Date
23 November 2017

Why Wanda is different from Alibaba and Tencent

Soon after Wang Jianlin {王健林} began testing the e-commerce waters, his Wanda Group, China’s biggest private property owner, launched an online-to-offline (O2O) web portal and a mobile app called Wanhui.

Being a latecomer, Wanda’s online venture is something of an unknown quantity. It’s unclear what benefits it can bring to Wanda’s sprawling offline operations, National Business Daily reports.

Wang plans a points reward system to attract consumers to the site. The target is 100 million members in five years.

If the goal is achieved, Wanda will still lag Tencent (00700.HK) and Alibaba but it will be on par with Jingdong Mall, the country’s top business-to-customer e-commerce platform.

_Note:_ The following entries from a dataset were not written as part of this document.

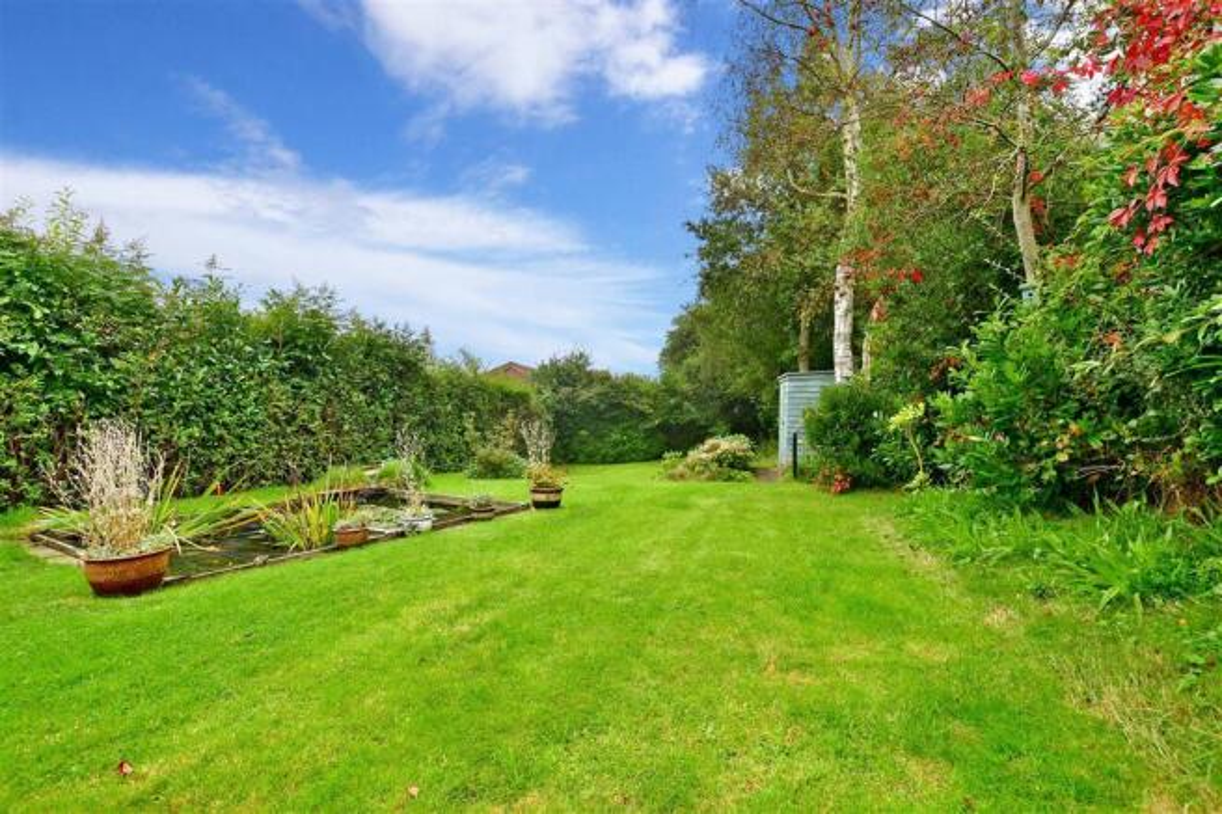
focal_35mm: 15
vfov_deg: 77.3
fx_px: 509
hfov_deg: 100.4
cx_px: 611
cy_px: 407
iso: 160
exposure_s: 1/30
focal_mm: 10
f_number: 8
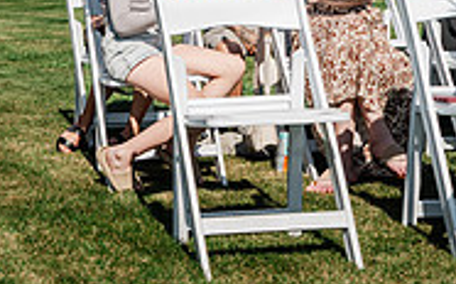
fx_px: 1105
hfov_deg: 21.0
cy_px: -33
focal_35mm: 89
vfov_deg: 14.3
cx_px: -147
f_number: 4
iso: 200
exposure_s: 1/160
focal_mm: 28
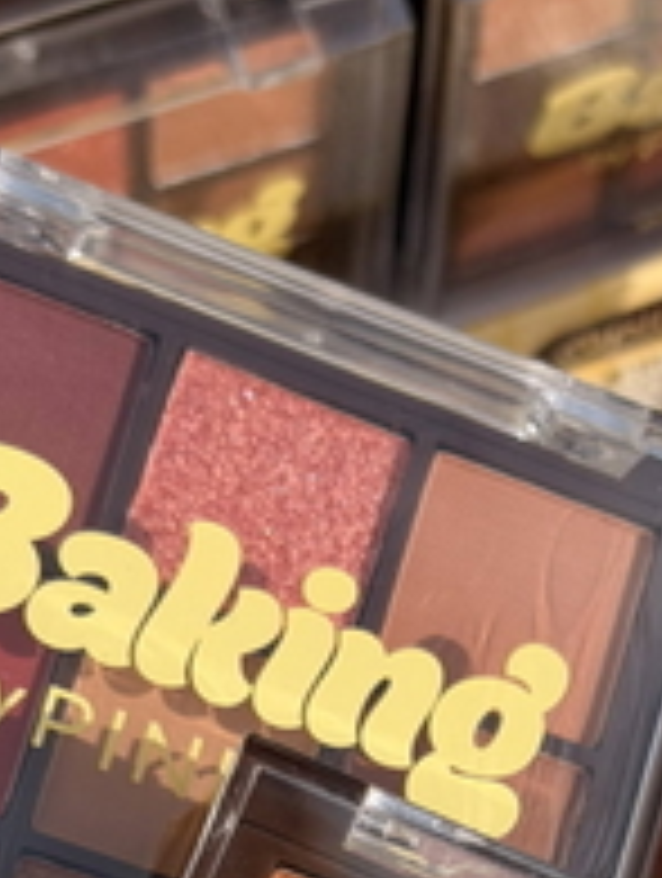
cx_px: 608
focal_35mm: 131
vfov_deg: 14.5
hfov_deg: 11.3
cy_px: 1092
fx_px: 3329
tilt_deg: -68.6
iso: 64
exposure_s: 1/6024
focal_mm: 6.76
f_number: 1.78
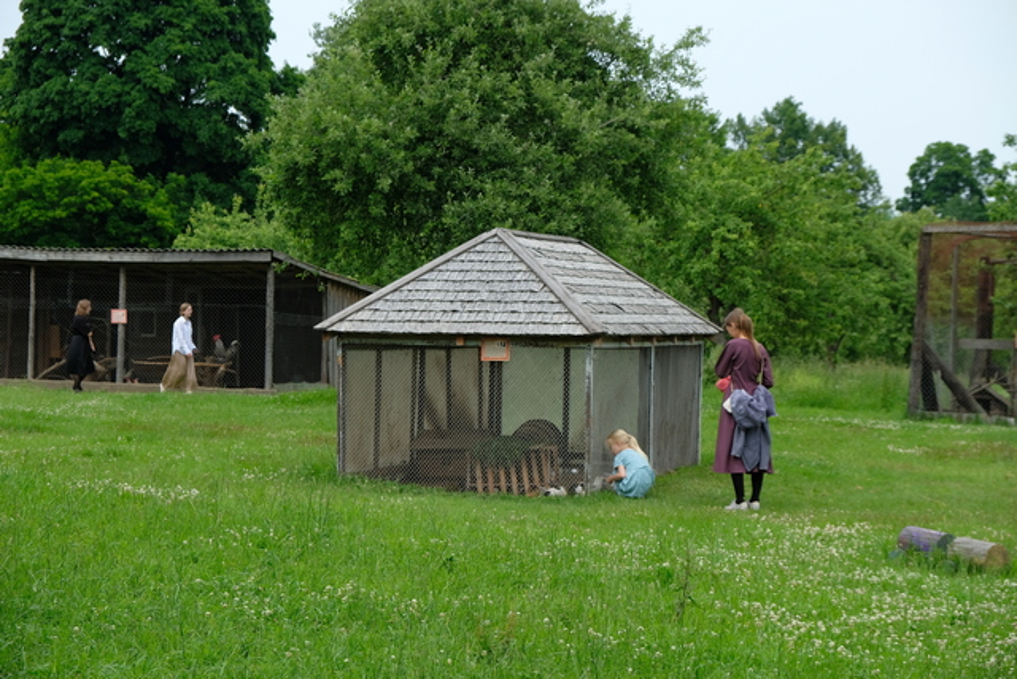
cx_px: 508
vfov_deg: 16.5
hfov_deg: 24.5
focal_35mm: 83
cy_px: 340
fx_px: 2345
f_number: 5.6
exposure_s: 1/400
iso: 200
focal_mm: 55
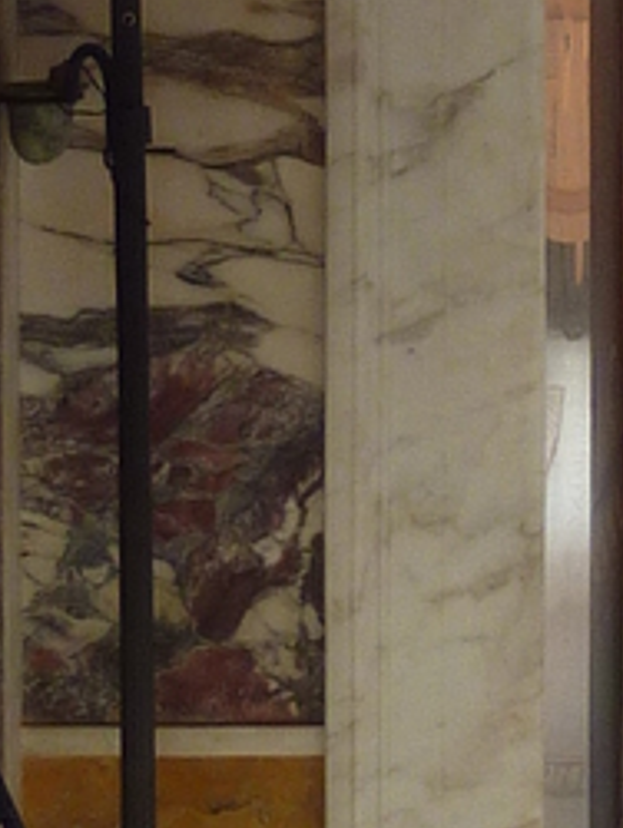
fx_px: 3833
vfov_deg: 12.0
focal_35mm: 160
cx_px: 1044
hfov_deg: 9.0
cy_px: -258
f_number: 3.3
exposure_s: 1/30
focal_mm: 4.1
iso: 100
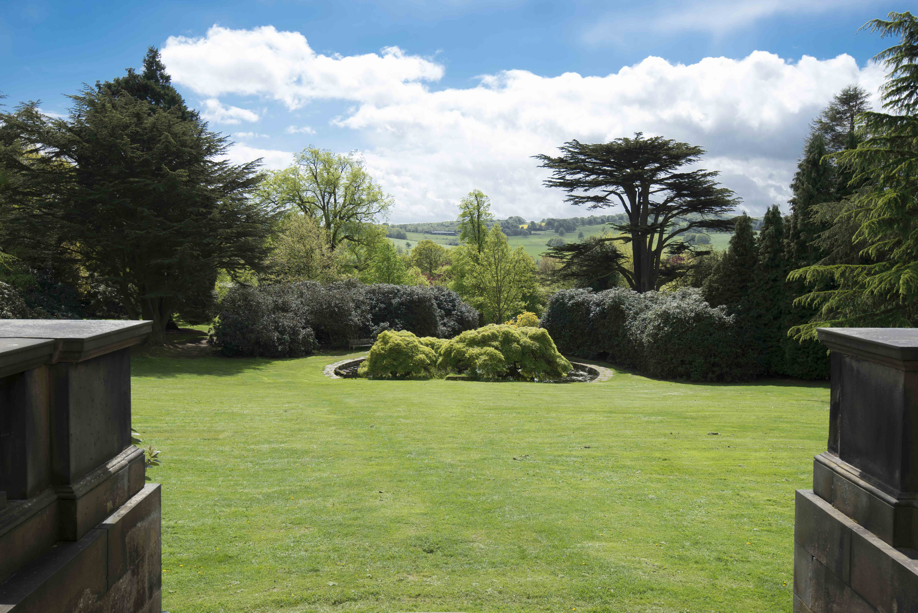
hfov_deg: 58.7
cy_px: 306
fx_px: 816
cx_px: 459
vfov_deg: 41.1
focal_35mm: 32
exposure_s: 1/400
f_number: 8
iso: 200
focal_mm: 32
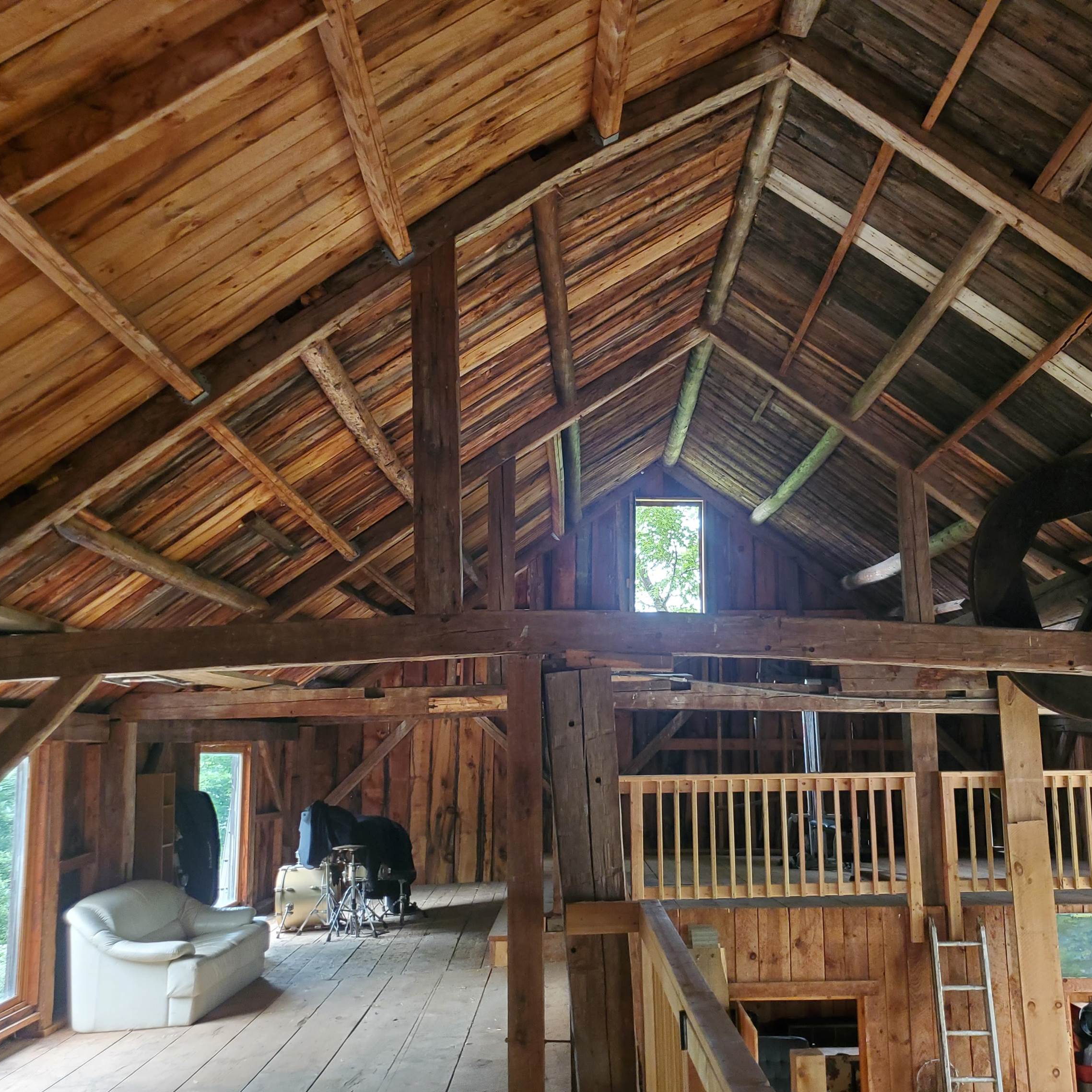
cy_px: 551
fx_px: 1106
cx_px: 656
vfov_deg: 52.5
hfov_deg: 52.2
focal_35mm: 31
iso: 250
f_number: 1.5
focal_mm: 4.3
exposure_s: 1/40
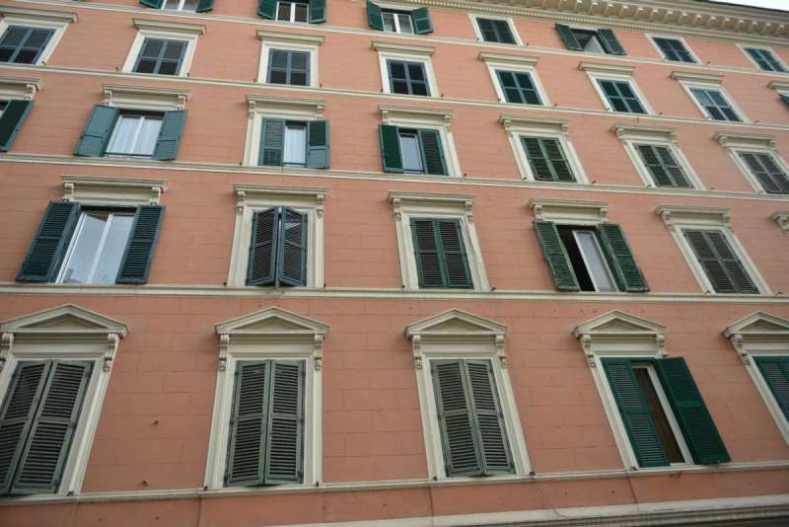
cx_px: 394
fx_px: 526
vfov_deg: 53.2
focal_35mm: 24
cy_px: 264
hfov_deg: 73.7
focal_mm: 24
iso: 900
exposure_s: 1/25
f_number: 2.8
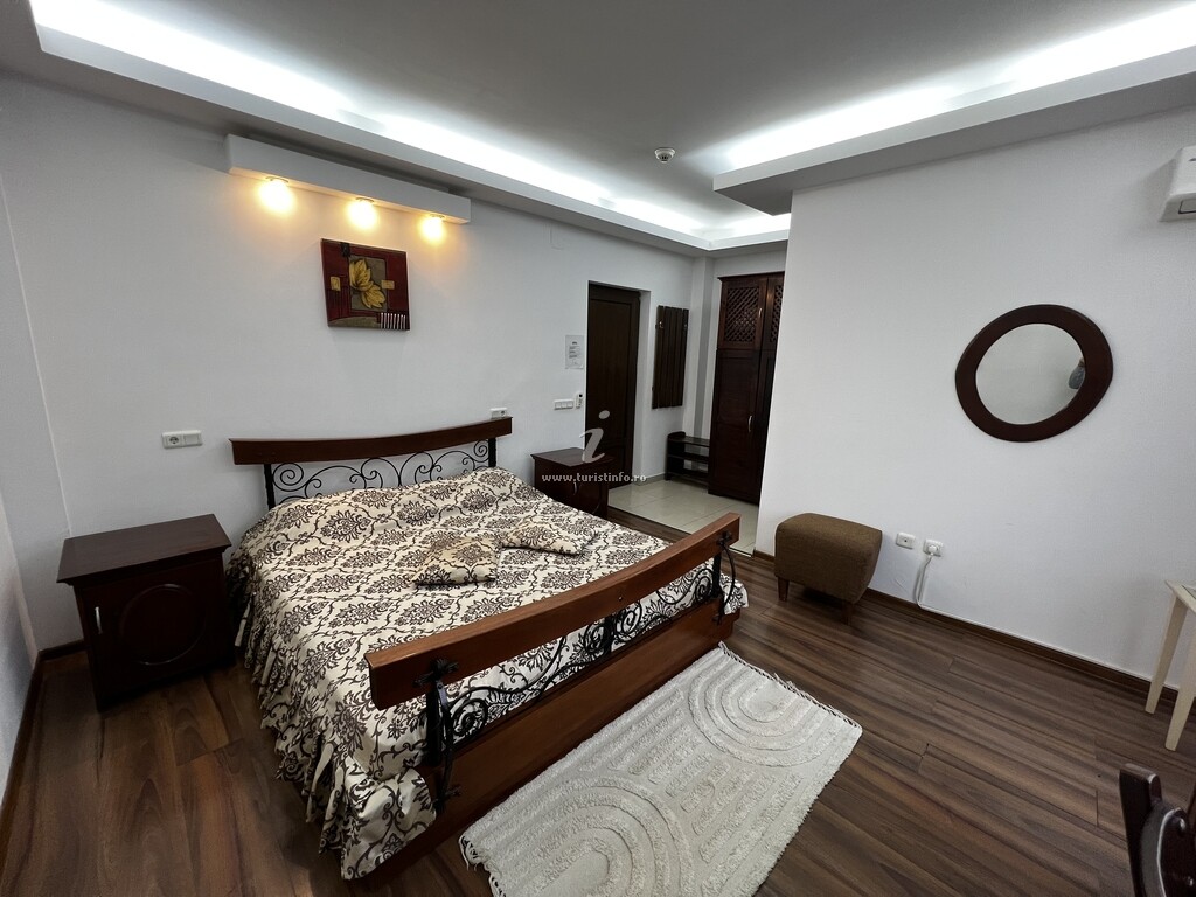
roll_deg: -1.8
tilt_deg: -11.9
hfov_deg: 106.2
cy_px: 448
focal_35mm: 13
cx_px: 598
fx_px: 449
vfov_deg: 89.9
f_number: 1.8
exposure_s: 1/100
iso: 200
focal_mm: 1.57
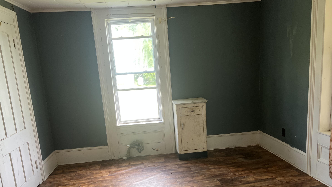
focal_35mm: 29
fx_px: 255
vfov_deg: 39.7
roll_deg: +3.2
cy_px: 123
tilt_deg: -12.4
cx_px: 169
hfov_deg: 66.1
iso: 125
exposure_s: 1/117
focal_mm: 5.7
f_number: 1.5
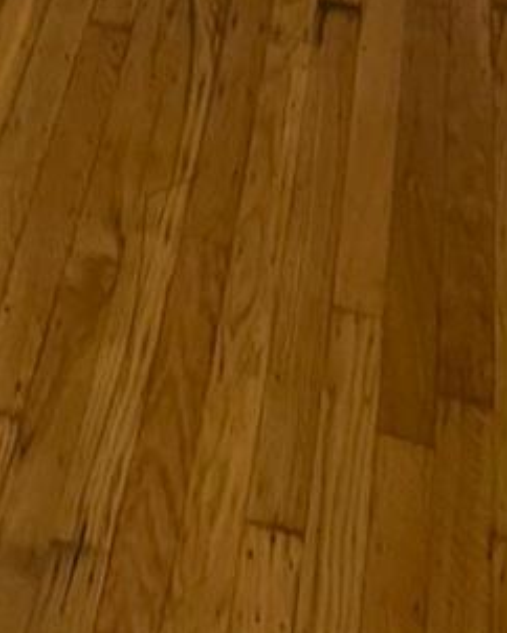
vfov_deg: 12.0
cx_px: -299
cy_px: -920
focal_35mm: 126
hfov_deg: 11.6
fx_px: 2361
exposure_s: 1/120
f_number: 1.6
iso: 100
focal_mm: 4.2
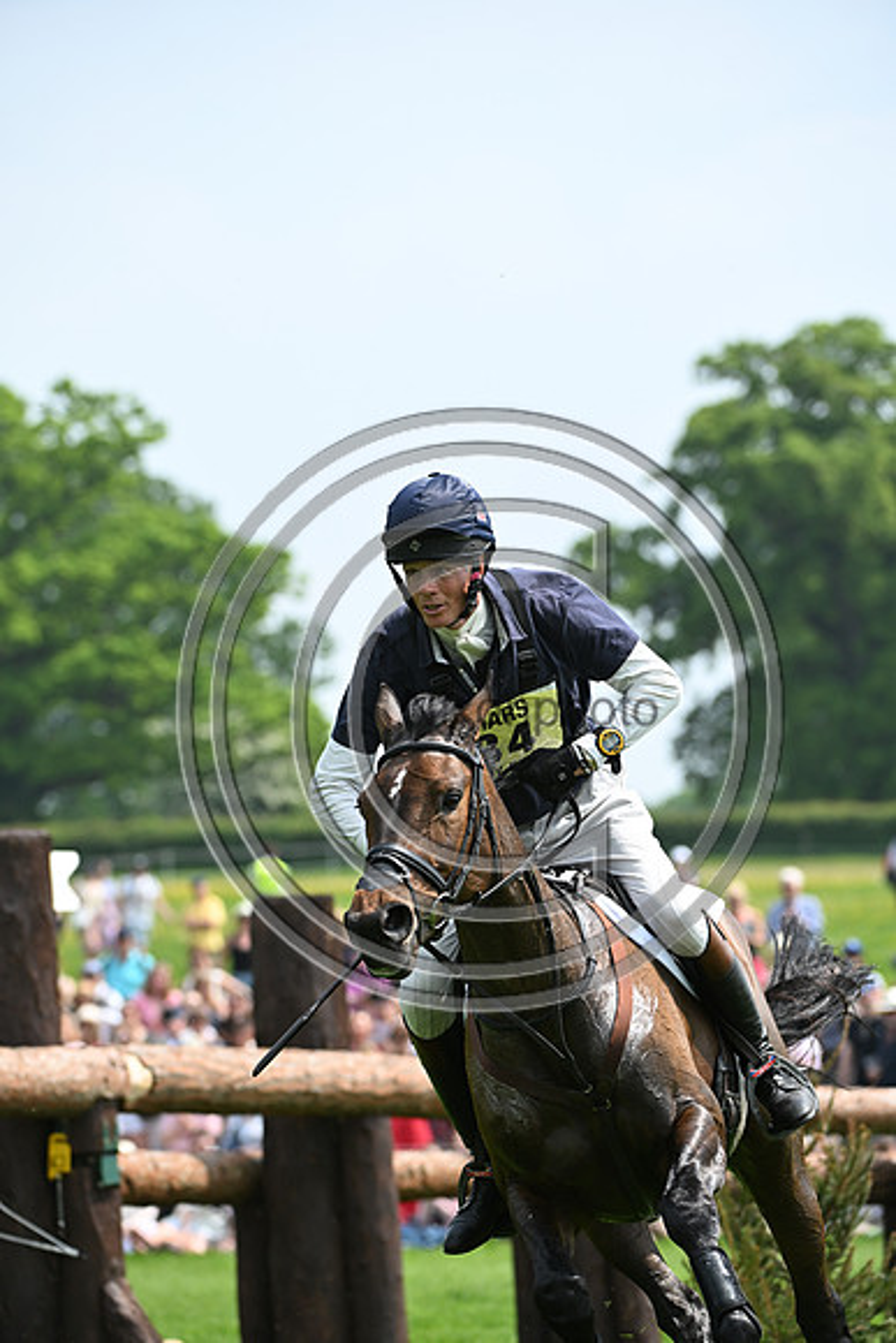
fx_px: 7462
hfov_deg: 6.9
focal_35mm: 200
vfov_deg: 10.3
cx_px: 448
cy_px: 672
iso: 400
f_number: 5.6
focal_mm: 200
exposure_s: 1/1250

Wang told the newspaper that there will be nearly 140 Wanda Plazas — large commercial complexes with shopping malls, hotels, cinemas and offices — across the country by 2015. With an estimated average annual traffic of two billion customers, Wanhui can recruit enough members ahead of schedule, he said.

Unlike Tencent and Alibaba, whose O2O ventures are intended to win market share from their offline rivals, Wanhui is going in the opposite direction. It exists to support Wanda Plazas.

By gathering and analyzing the consumption habits of Wanhui members, Wang hopes to use the information to help Wanda optimize its tenant mix and spur sales with off-peak discounts.